TEXT SECTION:
# ATI radeon HD 3600 series driver problems, driving me mad.



## ZombiesAteMyDog (Jun 15, 2010)

hello, I have a PC with a ATI radeon HD 3600 series ( I believe it is 3650 ), I have had this PC with this graphics card for 2 years and have had no problems with it, all of a sudden about a week and a half ago I was playing world of warcraft when all of a sudden the screen froze and became very pixleated, it remained frozen for 20 - 30 seconds.

when it came back there was a pop up window that read "Display driver amdkmdap has stopped responding and has recovered" at this point the computer would either recover and I could continue to play, it would do the same thing and freeze up agian right away, it would lock up and the monitor would go to sleep because it wasnt getting a feed, or I would get a blue screen and my computer would reboot.

I have tried uninstalling the driver and reinstalling it, I have tried using a driver from 2009, I even tried a factory restore and the problem still persists, yesterday It even happened to me while not playing world of warcraft, I was just browsing the web, now the problem is so bad I cant even open WoW or it freezes right away.

a few things that I find odd that may or may not help, 

I got the latest driver from http://sites.amd.com/us/game/downloads/Pages/radeon.aspx?ostype=Windows Vista - 32-Bit Edition which says it is version 10.5 and dated 5/26/2010 , however when I open my display driver via the display manager it dates it as 5/4/2010, also, when I go in through DXDIAG it says it is version 10.1 and is dated 5/4/2010.

it hasnt done it the whole time this problem has been happening, but since I factory restored when I boot up I get a pop up box that says "the catalyst control center is not supported by the driver version of your enabled graphics adapter. pleade update 
your ATI graphics driver, or enable your ATI adapter using the displays manager"

about half the people I ask about this say its a driver issue and I need to update my drivers, and the other half say it is a hardware issue and I need a new video card, I really hope someone can help me with this, it is VERY frustrating. 

:sigh:


----------



## ZombiesAteMyDog (Jun 15, 2010)

I just did a total wipe and reinstall of the driver agian to see what happened, after installing the driver and Catalyst control center I got a warning saying 

"installation complete ( warnings occurred during installation) view log for details"

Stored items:

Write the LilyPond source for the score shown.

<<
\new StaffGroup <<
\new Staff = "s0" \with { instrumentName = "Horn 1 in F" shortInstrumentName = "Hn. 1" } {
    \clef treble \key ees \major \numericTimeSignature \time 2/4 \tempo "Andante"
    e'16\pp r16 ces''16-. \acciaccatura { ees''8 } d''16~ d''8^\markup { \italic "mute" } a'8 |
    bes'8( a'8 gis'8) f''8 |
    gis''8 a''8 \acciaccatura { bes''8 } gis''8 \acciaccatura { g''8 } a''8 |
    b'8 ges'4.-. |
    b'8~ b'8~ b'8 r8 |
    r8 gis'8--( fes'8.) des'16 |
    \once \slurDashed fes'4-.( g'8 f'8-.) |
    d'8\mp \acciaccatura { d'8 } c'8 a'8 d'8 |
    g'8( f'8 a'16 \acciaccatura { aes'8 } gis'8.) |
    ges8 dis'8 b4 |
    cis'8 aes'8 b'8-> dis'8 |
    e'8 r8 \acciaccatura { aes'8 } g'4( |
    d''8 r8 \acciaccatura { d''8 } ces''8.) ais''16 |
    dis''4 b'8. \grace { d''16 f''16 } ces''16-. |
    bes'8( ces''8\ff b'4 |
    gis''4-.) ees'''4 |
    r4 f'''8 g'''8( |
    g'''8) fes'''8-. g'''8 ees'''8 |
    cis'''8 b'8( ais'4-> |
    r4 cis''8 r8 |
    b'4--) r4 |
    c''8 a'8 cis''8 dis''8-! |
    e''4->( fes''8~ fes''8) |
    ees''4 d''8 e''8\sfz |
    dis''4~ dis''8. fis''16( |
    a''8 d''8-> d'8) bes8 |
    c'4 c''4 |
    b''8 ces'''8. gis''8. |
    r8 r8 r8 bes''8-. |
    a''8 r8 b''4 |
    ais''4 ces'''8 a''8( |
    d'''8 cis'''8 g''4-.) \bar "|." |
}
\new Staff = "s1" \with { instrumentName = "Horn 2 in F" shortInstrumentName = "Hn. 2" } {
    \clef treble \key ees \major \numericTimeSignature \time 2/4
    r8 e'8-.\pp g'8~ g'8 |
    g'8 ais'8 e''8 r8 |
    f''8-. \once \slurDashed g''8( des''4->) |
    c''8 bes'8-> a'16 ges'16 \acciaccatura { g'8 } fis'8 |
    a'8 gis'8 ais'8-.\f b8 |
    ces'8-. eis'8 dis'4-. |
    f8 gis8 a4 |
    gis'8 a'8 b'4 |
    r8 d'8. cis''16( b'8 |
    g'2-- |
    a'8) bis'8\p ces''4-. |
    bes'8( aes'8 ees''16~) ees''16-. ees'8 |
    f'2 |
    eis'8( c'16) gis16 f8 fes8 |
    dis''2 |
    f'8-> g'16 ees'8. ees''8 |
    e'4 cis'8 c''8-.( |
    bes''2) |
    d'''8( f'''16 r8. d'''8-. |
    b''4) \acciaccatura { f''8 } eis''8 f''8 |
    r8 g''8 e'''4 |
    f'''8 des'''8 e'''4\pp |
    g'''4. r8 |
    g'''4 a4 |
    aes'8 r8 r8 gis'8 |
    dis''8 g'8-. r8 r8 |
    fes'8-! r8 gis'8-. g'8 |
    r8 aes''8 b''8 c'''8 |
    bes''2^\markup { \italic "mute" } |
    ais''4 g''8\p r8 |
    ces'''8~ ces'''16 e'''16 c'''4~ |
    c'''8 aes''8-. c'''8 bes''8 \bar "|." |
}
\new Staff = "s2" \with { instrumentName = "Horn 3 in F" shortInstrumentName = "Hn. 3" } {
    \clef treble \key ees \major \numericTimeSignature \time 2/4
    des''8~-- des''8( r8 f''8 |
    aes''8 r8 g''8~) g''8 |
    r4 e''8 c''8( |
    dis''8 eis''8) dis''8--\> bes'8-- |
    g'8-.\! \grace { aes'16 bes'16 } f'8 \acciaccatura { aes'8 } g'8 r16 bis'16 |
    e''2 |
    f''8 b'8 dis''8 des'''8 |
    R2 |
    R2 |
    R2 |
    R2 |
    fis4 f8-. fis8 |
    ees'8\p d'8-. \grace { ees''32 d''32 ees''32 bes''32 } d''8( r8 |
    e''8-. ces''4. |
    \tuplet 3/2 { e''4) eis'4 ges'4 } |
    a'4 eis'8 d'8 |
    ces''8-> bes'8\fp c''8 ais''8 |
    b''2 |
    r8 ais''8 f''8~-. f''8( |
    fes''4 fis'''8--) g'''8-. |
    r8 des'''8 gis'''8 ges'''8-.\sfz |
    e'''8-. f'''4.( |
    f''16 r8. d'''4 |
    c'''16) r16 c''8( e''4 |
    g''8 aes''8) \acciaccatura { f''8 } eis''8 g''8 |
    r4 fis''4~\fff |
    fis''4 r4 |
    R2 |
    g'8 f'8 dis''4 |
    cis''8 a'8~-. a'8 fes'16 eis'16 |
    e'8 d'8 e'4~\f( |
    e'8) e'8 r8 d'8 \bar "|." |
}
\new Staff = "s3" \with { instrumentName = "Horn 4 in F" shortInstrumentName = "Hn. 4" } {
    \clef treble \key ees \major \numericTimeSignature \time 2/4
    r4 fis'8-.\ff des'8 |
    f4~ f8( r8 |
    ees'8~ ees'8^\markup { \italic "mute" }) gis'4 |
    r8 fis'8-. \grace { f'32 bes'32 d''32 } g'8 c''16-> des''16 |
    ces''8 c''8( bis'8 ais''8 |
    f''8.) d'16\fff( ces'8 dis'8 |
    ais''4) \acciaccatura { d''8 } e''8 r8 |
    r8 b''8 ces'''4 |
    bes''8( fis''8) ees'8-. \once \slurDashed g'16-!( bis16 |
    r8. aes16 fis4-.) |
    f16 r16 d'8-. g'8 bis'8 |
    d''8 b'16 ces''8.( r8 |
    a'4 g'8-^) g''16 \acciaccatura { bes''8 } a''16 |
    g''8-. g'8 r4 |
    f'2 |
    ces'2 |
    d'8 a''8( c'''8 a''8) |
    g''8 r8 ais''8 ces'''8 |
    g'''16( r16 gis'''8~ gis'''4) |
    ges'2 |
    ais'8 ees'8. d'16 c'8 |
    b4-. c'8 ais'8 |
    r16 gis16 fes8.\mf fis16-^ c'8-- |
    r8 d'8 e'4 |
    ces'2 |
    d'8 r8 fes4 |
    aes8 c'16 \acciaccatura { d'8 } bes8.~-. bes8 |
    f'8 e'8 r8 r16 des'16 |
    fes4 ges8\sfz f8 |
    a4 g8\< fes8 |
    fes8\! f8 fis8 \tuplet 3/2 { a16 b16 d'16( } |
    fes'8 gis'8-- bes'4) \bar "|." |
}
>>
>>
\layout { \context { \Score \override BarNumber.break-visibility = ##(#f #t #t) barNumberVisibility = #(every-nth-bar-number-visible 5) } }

EXERCISE SET:
• A. In the driver thread, swap "display manager" for "device manager" in the stretch from "I got the latest" through "is dated 5/4/2010.".
• B. After the "Display driver amdkmdap has stopped responding and has recovered" message appears, what could happen next according to the driver thread? List each possibility.
• C. According to the driver thread, how long did the screen stay frozen the first time?
The entries aren't needed for any of this work.

RESPONSES:
• A.
I got the latest driver from http://sites.amd.com/us/game/downloads/Pages/radeon.aspx?ostype=Windows Vista - 32-Bit Edition which says it is version 10.5 and dated 5/26/2010 , however when I open my display driver via the device manager it dates it as 5/4/2010, also, when I go in through DXDIAG it says it is version 10.1 and is dated 5/4/2010.

• B.
- The computer recovers and play can continue.
- It does the same thing and freezes up again right away.
- It locks up and the monitor goes to sleep because it isn't getting a feed.
- A blue screen appears and the computer reboots.

• C. It stayed frozen for 20 to 30 seconds.